The study published in JAMA Internal Medicine is evidence that asymptomatic carriers can spread COVID-19.
Prior to the publishing of the paper, experts only had inferring asymptomatic spread when people contract the virus without contact with a known carrier to rely on.
Seungjae Lee and the researchers examined swabs taken between March 6 and March 26 from 303 people isolated at a center in Cheonan after an outbreak among a religious group in another city.
The group consisted of ages 22 to 36 and two-thirds were women, 193 were symptomatic and 110 were asymptomatic.
89 percent of those who were originally asymptomatic never developed any symptoms which amount to about 30 percent of the total.
The results show how many of the infected are truly asymptomatic rather than merely “presymptomatic,” that has caused constant confusion.
The subjects were sampled at regular levels following 8 days of isolation. The samples then showed comparable values of the virus’ genetic material from the upper and lower airways.
The average time taken to the subjects to test negative was less for asymptomatic patients compared with symptomatic: 17 and 19.5 days, respectively.
The authors said that the findings “offer biological plausibility” to reports of asymptomatic transmission.
They also pointed out that the research only examined the amount of viral genetic material present but did not further assess subjects on whether that translated to the spread of the infectious virus.
Health Undersecretary Maria Rosario Vergeire said that recent studies prove “pre-symptomatic” virus transmission is possible.
“Experts have been saying in this recent evidence that presymptomatic transmission really occurs,” Vergeire said.
If what the DOH claimed is true, then a person infected with COVID-19 can infect others during the 1-3 days of infection where the viral load is at its peak, even without experiencing symptoms.
“May mga ebidensya na transmission occurs from patients who are lab-positive for COVID-19 but have no symptoms yet, or report that they have no symptoms but have very mild symptoms,” she added.
The DOH previously announced that there is no evidence that suggests asymptomatic people can infect others.
Further, the Scientists Unite Against COVID-19, an alliance of concerned citizens, organizations, and other citizens who aim for mass testing in the Philippines, posted a “fact check” on their Facebook page regarding the COVID-19 transmission.
They stated that both pre-symptomatics and asymptomatics are contagious.
“As early as February, pre-symptomatic transmission was reported in China,” they said.

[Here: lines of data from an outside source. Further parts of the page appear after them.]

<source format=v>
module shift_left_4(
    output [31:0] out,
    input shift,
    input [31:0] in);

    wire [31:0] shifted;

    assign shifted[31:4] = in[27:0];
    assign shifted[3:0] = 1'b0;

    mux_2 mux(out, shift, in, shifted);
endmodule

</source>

“One study estimates that pre-symptomatic cases may account for 44% of transmission, meaning almost half of the infections occurred before the patient developed symptoms” they added.
Asymptomatic people are hard to trace which is why these “silent spreaders” can easily transmit the disease to others.

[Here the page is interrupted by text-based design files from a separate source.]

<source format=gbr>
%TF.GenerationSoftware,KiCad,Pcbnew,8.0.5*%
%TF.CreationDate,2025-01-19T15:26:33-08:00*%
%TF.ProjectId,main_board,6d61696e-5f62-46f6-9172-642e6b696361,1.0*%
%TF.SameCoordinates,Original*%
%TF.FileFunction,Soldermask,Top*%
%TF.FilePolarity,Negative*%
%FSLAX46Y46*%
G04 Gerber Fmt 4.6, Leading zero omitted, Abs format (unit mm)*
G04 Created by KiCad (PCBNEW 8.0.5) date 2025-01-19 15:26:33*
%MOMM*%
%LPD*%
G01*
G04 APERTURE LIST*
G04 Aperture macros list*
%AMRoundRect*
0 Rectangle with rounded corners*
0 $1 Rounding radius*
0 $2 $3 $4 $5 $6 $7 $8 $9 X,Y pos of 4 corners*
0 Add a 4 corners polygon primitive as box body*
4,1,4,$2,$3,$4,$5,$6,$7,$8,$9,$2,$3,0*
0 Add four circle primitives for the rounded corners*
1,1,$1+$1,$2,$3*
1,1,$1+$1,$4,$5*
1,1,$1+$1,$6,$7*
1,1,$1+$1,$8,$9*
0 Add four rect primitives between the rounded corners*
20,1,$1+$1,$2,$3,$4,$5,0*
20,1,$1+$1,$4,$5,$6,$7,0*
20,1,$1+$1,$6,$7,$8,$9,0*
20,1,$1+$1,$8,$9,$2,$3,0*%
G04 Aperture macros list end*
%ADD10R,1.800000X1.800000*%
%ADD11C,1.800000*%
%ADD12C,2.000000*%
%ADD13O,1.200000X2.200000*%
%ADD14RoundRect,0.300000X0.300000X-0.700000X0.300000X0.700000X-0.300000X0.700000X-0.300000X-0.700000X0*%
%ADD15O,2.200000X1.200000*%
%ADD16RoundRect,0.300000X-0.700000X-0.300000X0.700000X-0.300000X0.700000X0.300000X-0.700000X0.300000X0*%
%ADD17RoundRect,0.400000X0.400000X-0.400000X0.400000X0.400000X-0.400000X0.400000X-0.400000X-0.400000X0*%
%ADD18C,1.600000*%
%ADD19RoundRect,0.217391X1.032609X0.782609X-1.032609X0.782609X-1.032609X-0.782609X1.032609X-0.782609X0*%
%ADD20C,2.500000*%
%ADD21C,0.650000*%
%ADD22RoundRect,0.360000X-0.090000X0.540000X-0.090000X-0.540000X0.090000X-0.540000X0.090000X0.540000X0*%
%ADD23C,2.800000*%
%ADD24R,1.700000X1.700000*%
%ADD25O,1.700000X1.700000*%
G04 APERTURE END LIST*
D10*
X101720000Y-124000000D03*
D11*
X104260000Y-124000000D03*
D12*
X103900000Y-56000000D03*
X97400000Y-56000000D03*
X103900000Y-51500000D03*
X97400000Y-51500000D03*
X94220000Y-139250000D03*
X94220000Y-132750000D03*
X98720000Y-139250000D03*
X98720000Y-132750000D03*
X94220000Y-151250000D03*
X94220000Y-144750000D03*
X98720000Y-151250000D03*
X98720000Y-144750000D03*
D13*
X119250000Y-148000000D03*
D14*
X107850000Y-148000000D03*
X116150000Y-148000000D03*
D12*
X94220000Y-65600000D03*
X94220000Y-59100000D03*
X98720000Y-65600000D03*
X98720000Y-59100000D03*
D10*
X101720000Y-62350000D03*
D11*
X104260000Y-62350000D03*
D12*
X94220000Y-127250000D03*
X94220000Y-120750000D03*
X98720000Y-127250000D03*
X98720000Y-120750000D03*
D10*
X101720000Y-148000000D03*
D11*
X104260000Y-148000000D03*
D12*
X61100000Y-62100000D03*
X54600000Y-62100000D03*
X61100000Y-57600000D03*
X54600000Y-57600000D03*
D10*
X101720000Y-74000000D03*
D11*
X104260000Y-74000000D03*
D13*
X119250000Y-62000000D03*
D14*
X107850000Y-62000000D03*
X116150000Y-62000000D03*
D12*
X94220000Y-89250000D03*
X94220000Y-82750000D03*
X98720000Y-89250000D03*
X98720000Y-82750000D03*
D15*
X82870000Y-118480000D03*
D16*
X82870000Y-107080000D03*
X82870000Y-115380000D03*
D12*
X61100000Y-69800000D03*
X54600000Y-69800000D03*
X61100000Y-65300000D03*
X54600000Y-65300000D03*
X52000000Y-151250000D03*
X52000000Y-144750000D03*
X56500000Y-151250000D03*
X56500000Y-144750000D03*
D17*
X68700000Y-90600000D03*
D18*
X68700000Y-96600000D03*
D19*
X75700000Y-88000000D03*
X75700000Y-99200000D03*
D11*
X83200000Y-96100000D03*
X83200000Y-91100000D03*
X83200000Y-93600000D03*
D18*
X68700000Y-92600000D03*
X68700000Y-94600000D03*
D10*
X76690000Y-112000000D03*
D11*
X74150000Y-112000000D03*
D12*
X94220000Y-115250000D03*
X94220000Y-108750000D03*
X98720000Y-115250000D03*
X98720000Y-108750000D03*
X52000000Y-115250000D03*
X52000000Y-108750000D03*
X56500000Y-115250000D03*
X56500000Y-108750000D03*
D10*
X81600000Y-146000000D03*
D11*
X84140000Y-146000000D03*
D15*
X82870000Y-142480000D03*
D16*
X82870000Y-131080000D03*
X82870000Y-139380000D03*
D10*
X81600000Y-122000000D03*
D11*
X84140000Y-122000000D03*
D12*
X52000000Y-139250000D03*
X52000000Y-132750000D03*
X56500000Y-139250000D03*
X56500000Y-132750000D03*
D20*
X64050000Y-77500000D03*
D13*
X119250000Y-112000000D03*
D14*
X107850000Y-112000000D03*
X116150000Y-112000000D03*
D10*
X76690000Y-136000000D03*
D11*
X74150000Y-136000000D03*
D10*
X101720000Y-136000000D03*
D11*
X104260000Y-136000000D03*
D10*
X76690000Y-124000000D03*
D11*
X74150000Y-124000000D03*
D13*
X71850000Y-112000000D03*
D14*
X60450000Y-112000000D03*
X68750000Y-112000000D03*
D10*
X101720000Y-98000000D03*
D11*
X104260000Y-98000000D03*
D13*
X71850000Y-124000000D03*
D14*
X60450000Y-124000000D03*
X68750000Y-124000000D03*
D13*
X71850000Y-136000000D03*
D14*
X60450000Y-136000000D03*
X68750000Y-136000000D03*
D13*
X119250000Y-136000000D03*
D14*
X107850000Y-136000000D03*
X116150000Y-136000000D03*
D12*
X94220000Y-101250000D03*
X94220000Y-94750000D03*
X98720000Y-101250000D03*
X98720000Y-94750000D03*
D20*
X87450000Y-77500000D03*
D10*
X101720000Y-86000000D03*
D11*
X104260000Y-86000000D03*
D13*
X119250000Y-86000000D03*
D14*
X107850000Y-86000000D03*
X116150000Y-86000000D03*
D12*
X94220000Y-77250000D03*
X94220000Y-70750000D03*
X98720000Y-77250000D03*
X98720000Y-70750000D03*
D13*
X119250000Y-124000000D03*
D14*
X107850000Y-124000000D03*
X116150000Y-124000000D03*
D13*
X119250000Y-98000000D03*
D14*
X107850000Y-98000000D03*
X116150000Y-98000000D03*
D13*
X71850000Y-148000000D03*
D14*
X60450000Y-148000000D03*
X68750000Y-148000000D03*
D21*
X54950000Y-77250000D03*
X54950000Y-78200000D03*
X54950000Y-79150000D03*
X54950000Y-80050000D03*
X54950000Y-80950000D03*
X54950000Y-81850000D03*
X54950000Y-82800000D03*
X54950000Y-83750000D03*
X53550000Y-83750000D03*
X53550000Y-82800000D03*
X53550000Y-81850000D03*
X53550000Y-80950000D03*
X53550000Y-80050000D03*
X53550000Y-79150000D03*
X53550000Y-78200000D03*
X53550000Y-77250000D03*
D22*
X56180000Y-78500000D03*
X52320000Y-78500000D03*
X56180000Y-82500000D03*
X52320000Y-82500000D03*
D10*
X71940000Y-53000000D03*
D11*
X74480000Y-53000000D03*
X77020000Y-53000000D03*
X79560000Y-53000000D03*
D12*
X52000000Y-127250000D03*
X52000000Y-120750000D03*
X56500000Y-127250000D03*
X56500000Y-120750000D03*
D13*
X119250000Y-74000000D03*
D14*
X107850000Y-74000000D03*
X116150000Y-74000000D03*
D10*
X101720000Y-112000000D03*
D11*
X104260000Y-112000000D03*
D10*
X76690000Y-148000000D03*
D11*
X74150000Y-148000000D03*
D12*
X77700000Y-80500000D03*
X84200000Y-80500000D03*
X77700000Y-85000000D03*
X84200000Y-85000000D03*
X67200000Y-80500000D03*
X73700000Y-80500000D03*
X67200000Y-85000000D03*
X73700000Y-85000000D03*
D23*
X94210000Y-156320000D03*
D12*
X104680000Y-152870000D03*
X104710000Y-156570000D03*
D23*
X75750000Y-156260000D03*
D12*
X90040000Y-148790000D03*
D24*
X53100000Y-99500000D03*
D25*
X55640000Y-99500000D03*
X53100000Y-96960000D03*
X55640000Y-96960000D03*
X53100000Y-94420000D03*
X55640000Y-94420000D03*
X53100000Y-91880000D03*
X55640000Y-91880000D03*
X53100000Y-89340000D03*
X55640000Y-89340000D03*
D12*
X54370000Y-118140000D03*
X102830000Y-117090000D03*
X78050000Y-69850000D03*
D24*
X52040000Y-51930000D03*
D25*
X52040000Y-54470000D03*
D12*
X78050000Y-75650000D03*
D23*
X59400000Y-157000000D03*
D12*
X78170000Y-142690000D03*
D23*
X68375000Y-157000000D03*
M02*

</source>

Thus, the above-mentioned alliance promotes mass testing in the country as they believe it is the best way to identify most of the asymptomatics.
“We need to INCREASE our testing capacity for proactive mass testing: we should actively and quickly find and isolate asymptomatic or pre-symptomatic carriers among people with exposure such as traced contacts, frontline healthcare workers, and high-risk communities,” they said.